Netanyahu -- who has charged that this is a “very bad agreement,” and that what happened in Vienna was a foolish “march of concessions” that amounted to a near total capitulation to Tehran -- will not now throw up his arms in surrender.
Rather, now his arguments against the accord will move to Congress, the last place where changes in the agreement might possibly still be made. If then ambassador Michael Oren -- as he writes in his recent memoir -- was given instructions to call congressmen in 2011 and say “Israel felt abandoned” after US President Barack Obama delivered a speech adopting an Israeli-Palestinian deal based on the 1967 lines with land swaps, then one can only imagine what Oren’s successor, Ron Dermer, will tell the congressmen when he calls about this agreement.
And that type of campaigning in Congress against a policy that Obama sees as his foreign policy “legacy,” and which US Secretary of State John Kerry views as his possible Nobel Prize winning ticket, is not bound to win Netanyahu any points in the White House, where his credit is already depleted. The final year of the Obama-Netanyahu era, therefore, will most likely be more fraught than even the fraught seven years that came before.

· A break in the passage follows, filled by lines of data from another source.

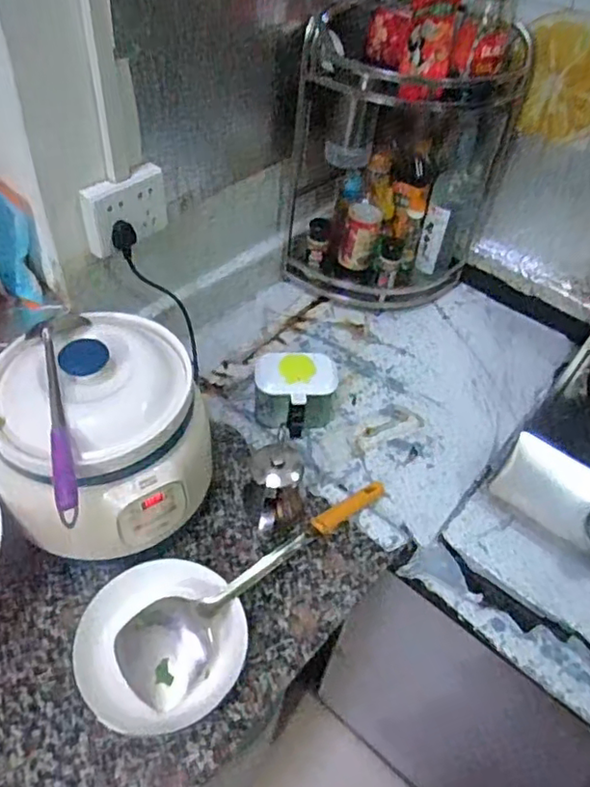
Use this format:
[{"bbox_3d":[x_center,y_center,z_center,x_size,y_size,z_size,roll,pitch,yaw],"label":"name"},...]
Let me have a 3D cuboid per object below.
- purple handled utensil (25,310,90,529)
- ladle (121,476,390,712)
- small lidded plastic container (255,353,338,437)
[{"bbox_3d":[-0.226,0.008,0.581,0.054,0.041,0.251,-7,49,-13],"label":"purple handled utensil"},{"bbox_3d":[-0.020,0.204,0.691,0.376,0.054,0.091,-29,57,-28],"label":"ladle"},{"bbox_3d":[0.000,0.005,0.860,0.114,0.091,0.092,4,48,-3],"label":"small lidded plastic container"}]

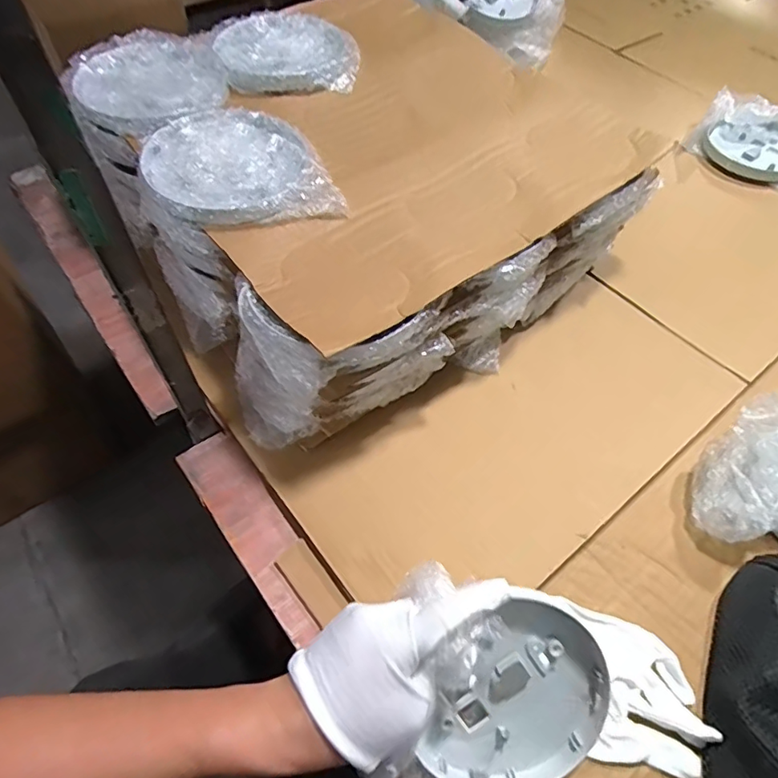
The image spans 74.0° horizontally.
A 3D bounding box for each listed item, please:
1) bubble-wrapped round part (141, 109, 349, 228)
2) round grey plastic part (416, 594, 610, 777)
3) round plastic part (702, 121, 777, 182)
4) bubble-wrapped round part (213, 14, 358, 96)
[{"bbox_3d":[-0.131,-0.186,0.439,0.131,0.021,0.150,-25,62,-19],"label":"bubble-wrapped round part"},{"bbox_3d":[0.084,0.199,0.340,0.116,0.134,0.033,1,13,-12],"label":"round grey plastic part"},{"bbox_3d":[0.509,-0.324,0.706,0.133,0.026,0.111,-6,58,-8],"label":"round plastic part"},{"bbox_3d":[-0.109,-0.354,0.543,0.133,0.029,0.127,2,57,-3],"label":"bubble-wrapped round part"}]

But Netanyahu will go ahead -- feeling duty-bound as a son of the Jewish people so soon after the Holocaust, and as the prime minister of the world’s only Jewish state -- to do whatever he can to try and override the agreement. If not to stop it, at least change it so that when the history books are written, it will be noted that he – alone among the world's leaders – fought until the very end an accord that may ultimately place the world's most lethal weapons into the hands of one of the world's most extreme regimes.